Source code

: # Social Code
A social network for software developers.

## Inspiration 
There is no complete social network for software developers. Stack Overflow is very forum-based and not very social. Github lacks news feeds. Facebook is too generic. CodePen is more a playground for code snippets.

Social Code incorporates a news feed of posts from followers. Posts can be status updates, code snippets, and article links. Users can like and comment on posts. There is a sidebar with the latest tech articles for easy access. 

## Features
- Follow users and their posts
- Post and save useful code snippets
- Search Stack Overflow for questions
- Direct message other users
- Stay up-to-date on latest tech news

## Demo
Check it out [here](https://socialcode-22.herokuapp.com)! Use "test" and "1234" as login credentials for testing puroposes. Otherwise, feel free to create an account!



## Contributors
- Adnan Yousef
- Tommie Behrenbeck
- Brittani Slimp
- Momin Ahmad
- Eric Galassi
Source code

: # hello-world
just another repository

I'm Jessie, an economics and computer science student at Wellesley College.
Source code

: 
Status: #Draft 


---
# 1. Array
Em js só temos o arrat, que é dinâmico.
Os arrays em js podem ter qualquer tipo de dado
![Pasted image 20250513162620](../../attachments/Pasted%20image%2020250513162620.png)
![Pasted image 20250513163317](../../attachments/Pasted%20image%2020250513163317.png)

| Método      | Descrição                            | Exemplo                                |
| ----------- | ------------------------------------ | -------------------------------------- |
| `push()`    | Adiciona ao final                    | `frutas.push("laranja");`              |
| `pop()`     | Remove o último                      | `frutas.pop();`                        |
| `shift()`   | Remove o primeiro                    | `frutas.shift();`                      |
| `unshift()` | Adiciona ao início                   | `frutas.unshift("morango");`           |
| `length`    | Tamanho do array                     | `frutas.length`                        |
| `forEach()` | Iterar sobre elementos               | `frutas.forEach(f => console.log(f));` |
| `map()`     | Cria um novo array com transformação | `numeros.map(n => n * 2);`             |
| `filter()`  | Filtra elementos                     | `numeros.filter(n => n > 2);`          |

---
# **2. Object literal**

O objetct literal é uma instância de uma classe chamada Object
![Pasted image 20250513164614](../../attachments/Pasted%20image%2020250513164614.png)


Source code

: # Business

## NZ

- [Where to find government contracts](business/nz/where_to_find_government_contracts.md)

■ ■ ■ ■ ■ ■ ■

Task:
Reproduce the stretch of the rows from the line containing "O objetct literal" through the last line, with both ends included.

Answer to this exercise:
O objetct literal é uma instância de uma classe chamada Object
![Pasted image 20250513164614](../../attachments/Pasted%20image%2020250513164614.png)


Source code

: # Business

## NZ

- [Where to find government contracts](business/nz/where_to_find_government_contracts.md)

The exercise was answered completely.